Chart comprehension records:
====

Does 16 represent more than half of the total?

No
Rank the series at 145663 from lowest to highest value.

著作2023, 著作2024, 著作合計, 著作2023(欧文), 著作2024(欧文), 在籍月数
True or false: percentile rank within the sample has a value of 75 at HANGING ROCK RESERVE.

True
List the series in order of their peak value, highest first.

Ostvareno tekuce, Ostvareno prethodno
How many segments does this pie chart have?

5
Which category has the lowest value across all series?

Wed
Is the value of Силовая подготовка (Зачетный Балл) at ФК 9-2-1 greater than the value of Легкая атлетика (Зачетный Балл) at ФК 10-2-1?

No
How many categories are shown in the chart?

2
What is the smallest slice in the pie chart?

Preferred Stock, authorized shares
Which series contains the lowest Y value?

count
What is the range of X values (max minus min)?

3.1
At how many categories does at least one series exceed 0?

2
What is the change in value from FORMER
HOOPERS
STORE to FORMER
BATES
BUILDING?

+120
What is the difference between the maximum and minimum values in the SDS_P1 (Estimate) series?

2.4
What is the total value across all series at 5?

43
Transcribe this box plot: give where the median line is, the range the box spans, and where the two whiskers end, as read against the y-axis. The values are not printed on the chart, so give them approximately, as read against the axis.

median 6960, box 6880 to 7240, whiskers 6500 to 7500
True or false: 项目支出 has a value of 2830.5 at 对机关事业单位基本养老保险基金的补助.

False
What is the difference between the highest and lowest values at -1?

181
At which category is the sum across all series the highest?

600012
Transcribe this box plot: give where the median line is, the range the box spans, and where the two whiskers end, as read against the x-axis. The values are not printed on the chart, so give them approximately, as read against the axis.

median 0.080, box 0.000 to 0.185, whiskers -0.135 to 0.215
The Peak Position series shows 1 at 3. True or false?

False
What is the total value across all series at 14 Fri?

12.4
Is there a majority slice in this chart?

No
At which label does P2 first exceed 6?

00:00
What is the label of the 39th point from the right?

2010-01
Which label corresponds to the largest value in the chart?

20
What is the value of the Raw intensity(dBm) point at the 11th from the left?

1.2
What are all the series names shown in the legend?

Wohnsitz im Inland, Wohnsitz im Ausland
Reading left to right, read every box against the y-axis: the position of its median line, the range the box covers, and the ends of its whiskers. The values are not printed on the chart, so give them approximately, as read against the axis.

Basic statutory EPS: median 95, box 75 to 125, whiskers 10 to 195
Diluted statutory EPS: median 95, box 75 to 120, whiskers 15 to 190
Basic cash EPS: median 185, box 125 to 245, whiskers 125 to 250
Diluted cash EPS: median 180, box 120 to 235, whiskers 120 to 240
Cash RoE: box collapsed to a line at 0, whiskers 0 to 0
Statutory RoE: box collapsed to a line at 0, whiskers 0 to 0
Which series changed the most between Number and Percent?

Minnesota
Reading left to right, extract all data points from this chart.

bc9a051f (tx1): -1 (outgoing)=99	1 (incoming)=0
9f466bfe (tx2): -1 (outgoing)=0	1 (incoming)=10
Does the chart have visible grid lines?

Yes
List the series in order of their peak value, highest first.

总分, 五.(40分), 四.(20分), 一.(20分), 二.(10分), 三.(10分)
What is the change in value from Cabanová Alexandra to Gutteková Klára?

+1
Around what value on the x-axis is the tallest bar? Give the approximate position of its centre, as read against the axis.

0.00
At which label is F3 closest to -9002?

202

====

Report every line of the records that contains the string "label", treating case as significant.

**Solution below:**
At which label does P2 first exceed 6?
What is the label of the 39th point from the right?
Which label corresponds to the largest value in the chart?
At which label is F3 closest to -9002?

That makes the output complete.